::: Gegeven tekst
De
nederigheid gaat voor de
eer. Het
zit zo in mensen: de
hoogste plaats en de grootste eer. Alles wordt in het werk gesteld om
die te
verkrijgen en te behouden. Er wordt niet meer gezien wat men heeft
gekregen.
Men is niet tevreden met dat wat de Heere als genoeg heeft beschikt. Er
wordt
naar meer gezocht. Uiteindelijk worden grenzen van eigen kennen en
kunnen
overschreden. Dit alles om te winnen en te overwinnen. En dit om de eer
die
daarbij hoort. Het
heersen en overheersen
is hier direct en nauw aan verbonden. De gedachte om anderen te
bespelen. Hen
op de één of andere manier te manipuleren.
::::::
-- De opdracht --
(A) Pas het stuk uit de gegeven tekst aan dat begint bij "Men is niet" en eindigt bij "manier te manipuleren.". Zet daarin "Heer" op de plek van "Heere".
(B) Waarmee is men volgens de gegeven tekst niet tevreden?
::: Aangeleverd materiaal
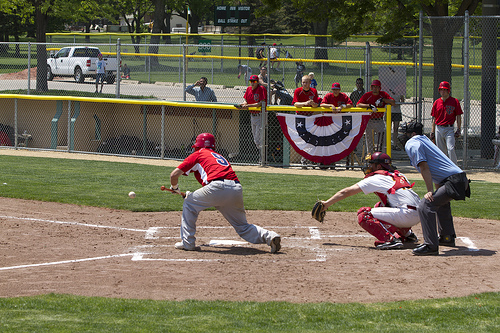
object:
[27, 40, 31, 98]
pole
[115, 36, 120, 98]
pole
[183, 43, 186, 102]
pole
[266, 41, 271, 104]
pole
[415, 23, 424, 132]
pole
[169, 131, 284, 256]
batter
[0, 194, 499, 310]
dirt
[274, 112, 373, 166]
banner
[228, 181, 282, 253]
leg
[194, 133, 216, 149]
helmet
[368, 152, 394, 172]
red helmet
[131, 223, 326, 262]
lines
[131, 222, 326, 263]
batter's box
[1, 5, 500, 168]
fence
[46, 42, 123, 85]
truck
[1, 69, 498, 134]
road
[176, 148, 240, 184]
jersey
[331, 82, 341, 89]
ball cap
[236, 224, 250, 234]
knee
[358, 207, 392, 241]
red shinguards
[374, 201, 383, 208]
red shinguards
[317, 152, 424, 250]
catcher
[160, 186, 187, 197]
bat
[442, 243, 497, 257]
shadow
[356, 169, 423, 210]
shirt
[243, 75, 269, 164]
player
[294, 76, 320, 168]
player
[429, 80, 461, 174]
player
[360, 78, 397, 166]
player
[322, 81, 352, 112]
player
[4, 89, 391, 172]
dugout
::::::
::: Aangeleverd materiaal
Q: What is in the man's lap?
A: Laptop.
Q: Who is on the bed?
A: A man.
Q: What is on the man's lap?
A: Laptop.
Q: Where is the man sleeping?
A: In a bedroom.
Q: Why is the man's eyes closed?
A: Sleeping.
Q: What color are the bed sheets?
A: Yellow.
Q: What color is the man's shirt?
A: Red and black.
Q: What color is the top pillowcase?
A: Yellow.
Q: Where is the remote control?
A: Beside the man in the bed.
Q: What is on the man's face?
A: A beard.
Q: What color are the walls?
::::::
-- De antwoorden --
(A)
Men is niet tevreden met dat wat de Heer als genoeg heeft beschikt. Er
wordt
naar meer gezocht. Uiteindelijk worden grenzen van eigen kennen en
kunnen
overschreden. Dit alles om te winnen en te overwinnen. En dit om de eer
die
daarbij hoort. Het
heersen en overheersen
is hier direct en nauw aan verbonden. De gedachte om anderen te
bespelen. Hen
op de één of andere manier te manipuleren.

(B) Met dat wat de Heere als genoeg heeft beschikt.